The net benefit is choice and cost control for the end-user.
vApps moving centre-stage
vApps were introduced as part of the vSphere 4 release but were largely a forgotten area of functionality until now.
The concept of a vApp is as a bar-code for an IT service, where that service consists of a number of inter-dependent virtual machines containing applications that provide a service – for example a website. the vApp contains a number of virutal machines and is tagged with required levels of service and other pertinent information like start-up order, dependencies and required networks etc. to allow them to run successfully.
For example a corporate Sharepoint service could be grouped and deployed as a vApp containing relevant domain controllers, DNS, SQL and MOSS VMs to allow it to run – from a VMware perspective you manage and deploy the servers as a whole vApp rather than individual VMs.
With the vCloud Director (vCD) announcements it’s clear what VMware’s intention was; vApps are core to the service catalog concept for vCD, you don’t just pick virtual machines you can pick ready-to-use and self-contained application stacks to deploy and un-deploy.

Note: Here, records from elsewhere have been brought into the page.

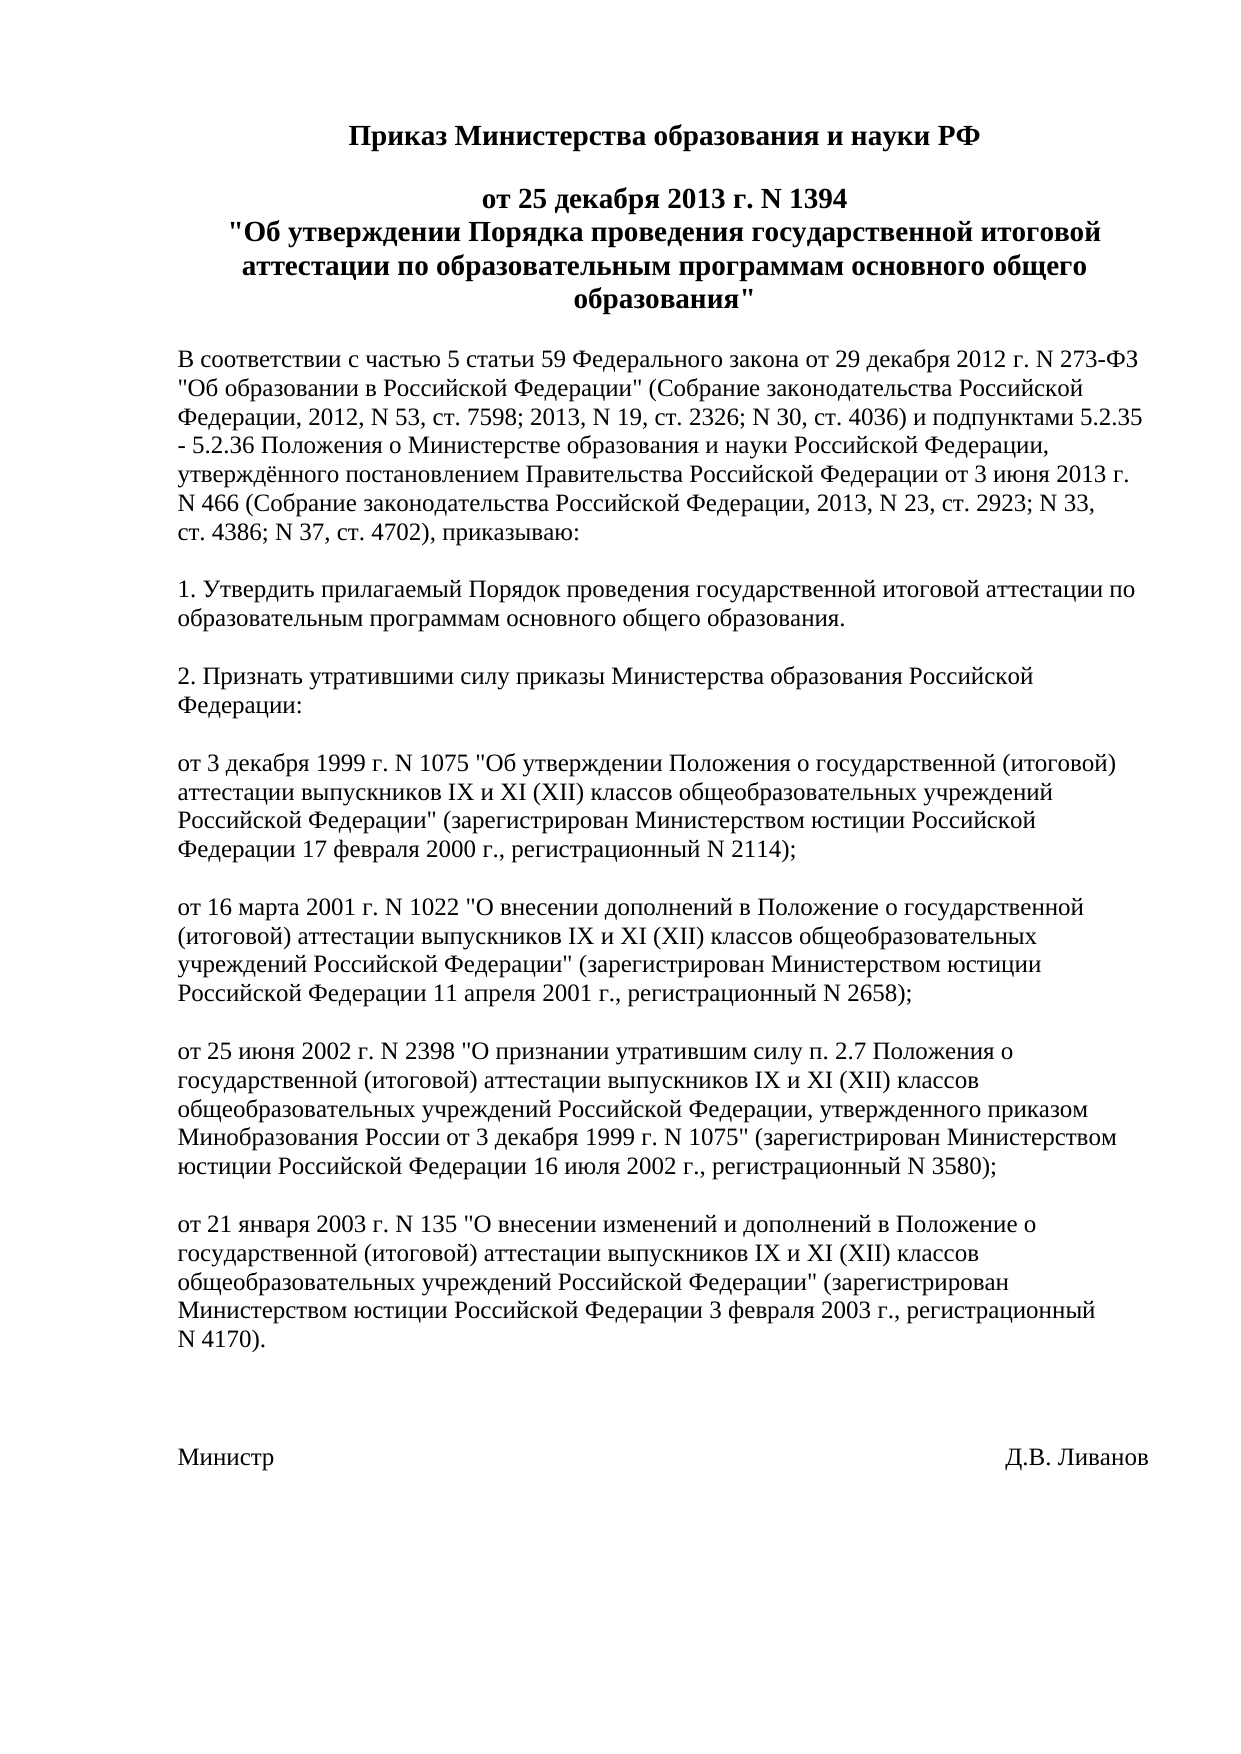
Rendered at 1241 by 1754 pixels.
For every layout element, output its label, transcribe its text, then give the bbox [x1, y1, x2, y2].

table_header Д.В. Ливанов [824, 1440, 1150, 1472]
text В соответствии с частью 5 статьи 59 Федерального закона от 29 декабря 2012 г. N 273-ФЗ "Об образовании в Российской Федерации" (Собрание законодательства Российской Федерации, 2012, N 53, ст. 7598; 2013, N 19, ст. 2326; N 30, ст. 4036) и подпунктами 5.2.35 - 5.2.36 Положения о Министерстве образования и науки Российской Федерации, утверждённого постановлением Правительства Российской Федерации от 3 июня 2013 г. N 466 (Собрание законодательства Российской Федерации, 2013, N 23, ст. 2923; N 33, ст. 4386; N 37, ст. 4702), приказываю: [177, 344, 1152, 545]
text от 25 декабря 2013 г. N 1394 "Об утверждении Порядка проведения государственной итоговой аттестации по образовательным программам основного общего образования" [177, 181, 1152, 315]
table_header Министр [176, 1440, 823, 1472]
text 2. Признать утратившими силу приказы Министерства образования Российской Федерации: [177, 661, 1152, 719]
text от 21 января 2003 г. N 135 "О внесении изменений и дополнений в Положение о государственной (итоговой) аттестации выпускников IX и XI (XII) классов общеобразовательных учреждений Российской Федерации" (зарегистрирован Министерством юстиции Российской Федерации 3 февраля 2003 г., регистрационный N 4170). [177, 1209, 1152, 1353]
text 1. Утвердить прилагаемый Порядок проведения государственной итоговой аттестации по образовательным программам основного общего образования. [177, 574, 1152, 632]
text Приказ Министерства образования и науки РФ [177, 118, 1152, 152]
text от 25 июня 2002 г. N 2398 "О признании утратившим силу п. 2.7 Положения о государственной (итоговой) аттестации выпускников IX и XI (XII) классов общеобразовательных учреждений Российской Федерации, утвержденного приказом Минобразования России от 3 декабря 1999 г. N 1075" (зарегистрирован Министерством юстиции Российской Федерации 16 июля 2002 г., регистрационный N 3580); [177, 1036, 1152, 1180]
text от 3 декабря 1999 г. N 1075 "Об утверждении Положения о государственной (итоговой) аттестации выпускников IX и XI (XII) классов общеобразовательных учреждений Российской Федерации" (зарегистрирован Министерством юстиции Российской Федерации 17 февраля 2000 г., регистрационный N 2114); [177, 748, 1152, 863]
text от 16 марта 2001 г. N 1022 "О внесении дополнений в Положение о государственной (итоговой) аттестации выпускников IX и XI (XII) классов общеобразовательных учреждений Российской Федерации" (зарегистрирован Министерством юстиции Российской Федерации 11 апреля 2001 г., регистрационный N 2658); [177, 892, 1152, 1007]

However, if you think about it, it’s not as simple as it might seem once you go beyond the infrastructure level as you’ll still need to do in-guest engineering and automation to make this sort of deployment model successful but it’s a good foundation to work from.
This type of rapid provisioning and the level of in-guest automation required to make it useful can be problematic with Windows guest OS’es – there are still tight dependencies on domain controllers, forests and domain SIDs to get around for many applications. As more and more Microsoft applications move to PowerShell at the core this becomes more feasible but architecturally speaking it’s a problem for anything other than trivial applications.
The guest automation story is much better for Linux VMs deployed as part of vApps as scripting and automation is at the core of Linux deployment and always has been but it’s not done for you, vCD just handles the {virtual} infrastructure provisioning; tailoring and automating the resultant guest OS images is up to you but there is much more precedent on this space.
Strategically, Springsource makes a lot of sense for these sort of container deployments, the use of application frameworks breaks the dependencies on the underlying OS and makes applications much more flexible and portable, but this is an evolution away from current enterprise applications.